(Dataset content Opens)

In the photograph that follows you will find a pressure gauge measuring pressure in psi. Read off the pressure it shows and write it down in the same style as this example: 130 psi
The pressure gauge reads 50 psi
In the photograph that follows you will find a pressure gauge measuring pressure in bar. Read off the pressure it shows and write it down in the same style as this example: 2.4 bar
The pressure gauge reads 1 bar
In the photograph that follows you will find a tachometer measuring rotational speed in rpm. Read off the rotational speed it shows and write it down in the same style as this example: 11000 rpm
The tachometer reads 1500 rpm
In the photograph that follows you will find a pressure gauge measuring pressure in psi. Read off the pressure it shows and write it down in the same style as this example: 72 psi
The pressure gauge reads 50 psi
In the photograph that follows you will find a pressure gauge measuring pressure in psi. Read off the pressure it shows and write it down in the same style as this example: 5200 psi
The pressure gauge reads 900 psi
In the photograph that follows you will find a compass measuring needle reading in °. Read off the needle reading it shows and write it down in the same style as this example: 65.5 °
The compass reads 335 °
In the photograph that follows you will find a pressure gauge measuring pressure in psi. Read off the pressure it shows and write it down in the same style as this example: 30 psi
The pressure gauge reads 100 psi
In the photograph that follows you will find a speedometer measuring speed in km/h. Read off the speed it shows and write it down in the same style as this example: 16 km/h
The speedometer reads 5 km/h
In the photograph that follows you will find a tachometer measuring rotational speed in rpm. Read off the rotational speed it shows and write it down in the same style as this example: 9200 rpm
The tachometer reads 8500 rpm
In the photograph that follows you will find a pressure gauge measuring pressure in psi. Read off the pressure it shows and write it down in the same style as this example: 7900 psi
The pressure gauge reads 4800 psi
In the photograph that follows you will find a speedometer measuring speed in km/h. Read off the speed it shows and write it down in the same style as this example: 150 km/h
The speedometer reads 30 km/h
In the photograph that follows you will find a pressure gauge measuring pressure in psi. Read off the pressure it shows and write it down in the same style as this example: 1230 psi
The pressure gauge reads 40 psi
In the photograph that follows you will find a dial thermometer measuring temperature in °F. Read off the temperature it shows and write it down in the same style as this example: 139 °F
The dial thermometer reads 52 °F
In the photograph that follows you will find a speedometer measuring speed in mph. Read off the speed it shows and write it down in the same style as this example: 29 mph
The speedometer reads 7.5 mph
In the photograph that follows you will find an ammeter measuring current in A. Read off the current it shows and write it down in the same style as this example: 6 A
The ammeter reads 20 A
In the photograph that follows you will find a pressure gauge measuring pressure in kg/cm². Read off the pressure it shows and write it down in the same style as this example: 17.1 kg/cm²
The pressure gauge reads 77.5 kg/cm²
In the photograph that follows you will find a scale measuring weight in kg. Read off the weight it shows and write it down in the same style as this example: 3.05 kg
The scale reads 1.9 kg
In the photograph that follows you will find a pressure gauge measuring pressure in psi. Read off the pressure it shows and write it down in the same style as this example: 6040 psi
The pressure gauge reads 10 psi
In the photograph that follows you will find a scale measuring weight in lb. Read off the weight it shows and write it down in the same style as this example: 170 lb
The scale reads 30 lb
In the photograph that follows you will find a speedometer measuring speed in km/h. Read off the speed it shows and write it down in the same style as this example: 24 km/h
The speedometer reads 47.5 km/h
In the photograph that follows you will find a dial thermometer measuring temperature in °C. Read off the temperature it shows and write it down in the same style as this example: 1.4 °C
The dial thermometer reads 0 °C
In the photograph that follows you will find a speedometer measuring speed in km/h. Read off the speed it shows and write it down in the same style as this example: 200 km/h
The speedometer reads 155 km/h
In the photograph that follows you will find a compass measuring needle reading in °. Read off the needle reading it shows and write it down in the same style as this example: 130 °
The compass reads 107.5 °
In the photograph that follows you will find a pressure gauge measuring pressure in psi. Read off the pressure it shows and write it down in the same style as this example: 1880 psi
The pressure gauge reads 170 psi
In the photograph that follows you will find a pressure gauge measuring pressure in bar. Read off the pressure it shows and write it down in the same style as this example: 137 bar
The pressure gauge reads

(Dataset content Closes)

# Exercise prompt
Convert every line of the items above into a JSON list of strings, with one string for each line and no blank lines.

# Your response
[
  "In the photograph that follows you will find a pressure gauge measuring pressure in psi. Read off the pressure it shows and write it down in the same style as this example: 130 psi",
  "The pressure gauge reads 50 psi",
  "In the photograph that follows you will find a pressure gauge measuring pressure in bar. Read off the pressure it shows and write it down in the same style as this example: 2.4 bar",
  "The pressure gauge reads 1 bar",
  "In the photograph that follows you will find a tachometer measuring rotational speed in rpm. Read off the rotational speed it shows and write it down in the same style as this example: 11000 rpm",
  "The tachometer reads 1500 rpm",
  "In the photograph that follows you will find a pressure gauge measuring pressure in psi. Read off the pressure it shows and write it down in the same style as this example: 72 psi",
  "The pressure gauge reads 50 psi",
  "In the photograph that follows you will find a pressure gauge measuring pressure in psi. Read off the pressure it shows and write it down in the same style as this example: 5200 psi",
  "The pressure gauge reads 900 psi",
  "In the photograph that follows you will find a compass measuring needle reading in °. Read off the needle reading it shows and write it down in the same style as this example: 65.5 °",
  "The compass reads 335 °",
  "In the photograph that follows you will find a pressure gauge measuring pressure in psi. Read off the pressure it shows and write it down in the same style as this example: 30 psi",
  "The pressure gauge reads 100 psi",
  "In the photograph that follows you will find a speedometer measuring speed in km/h. Read off the speed it shows and write it down in the same style as this example: 16 km/h",
  "The speedometer reads 5 km/h",
  "In the photograph that follows you will find a tachometer measuring rotational speed in rpm. Read off the rotational speed it shows and write it down in the same style as this example: 9200 rpm",
  "The tachometer reads 8500 rpm",
  "In the photograph that follows you will find a pressure gauge measuring pressure in psi. Read off the pressure it shows and write it down in the same style as this example: 7900 psi",
  "The pressure gauge reads 4800 psi",
  "In the photograph that follows you will find a speedometer measuring speed in km/h. Read off the speed it shows and write it down in the same style as this example: 150 km/h",
  "The speedometer reads 30 km/h",
  "In the photograph that follows you will find a pressure gauge measuring pressure in psi. Read off the pressure it shows and write it down in the same style as this example: 1230 psi",
  "The pressure gauge reads 40 psi",
  "In the photograph that follows you will find a dial thermometer measuring temperature in °F. Read off the temperature it shows and write it down in the same style as this example: 139 °F",
  "The dial thermometer reads 52 °F",
  "In the photograph that follows you will find a speedometer measuring speed in mph. Read off the speed it shows and write it down in the same style as this example: 29 mph",
  "The speedometer reads 7.5 mph",
  "In the photograph that follows you will find an ammeter measuring current in A. Read off the current it shows and write it down in the same style as this example: 6 A",
  "The ammeter reads 20 A",
  "In the photograph that follows you will find a pressure gauge measuring pressure in kg/cm². Read off the pressure it shows and write it down in the same style as this example: 17.1 kg/cm²",
  "The pressure gauge reads 77.5 kg/cm²",
  "In the photograph that follows you will find a scale measuring weight in kg. Read off the weight it shows and write it down in the same style as this example: 3.05 kg",
  "The scale reads 1.9 kg",
  "In the photograph that follows you will find a pressure gauge measuring pressure in psi. Read off the pressure it shows and write it down in the same style as this example: 6040 psi",
  "The pressure gauge reads 10 psi",
  "In the photograph that follows you will find a scale measuring weight in lb. Read off the weight it shows and write it down in the same style as this example: 170 lb",
  "The scale reads 30 lb",
  "In the photograph that follows you will find a speedometer measuring speed in km/h. Read off the speed it shows and write it down in the same style as this example: 24 km/h",
  "The speedometer reads 47.5 km/h",
  "In the photograph that follows you will find a dial thermometer measuring temperature in °C. Read off the temperature it shows and write it down in the same style as this example: 1.4 °C",
  "The dial thermometer reads 0 °C",
  "In the photograph that follows you will find a speedometer measuring speed in km/h. Read off the speed it shows and write it down in the same style as this example: 200 km/h",
  "The speedometer reads 155 km/h",
  "In the photograph that follows you will find a compass measuring needle reading in °. Read off the needle reading it shows and write it down in the same style as this example: 130 °",
  "The compass reads 107.5 °",
  "In the photograph that follows you will find a pressure gauge measuring pressure in psi. Read off the pressure it shows and write it down in the same style as this example: 1880 psi",
  "The pressure gauge reads 170 psi",
  "In the photograph that follows you will find a pressure gauge measuring pressure in bar. Read off the pressure it shows and write it down in the same style as this example: 137 bar",
  "The pressure gauge reads"
]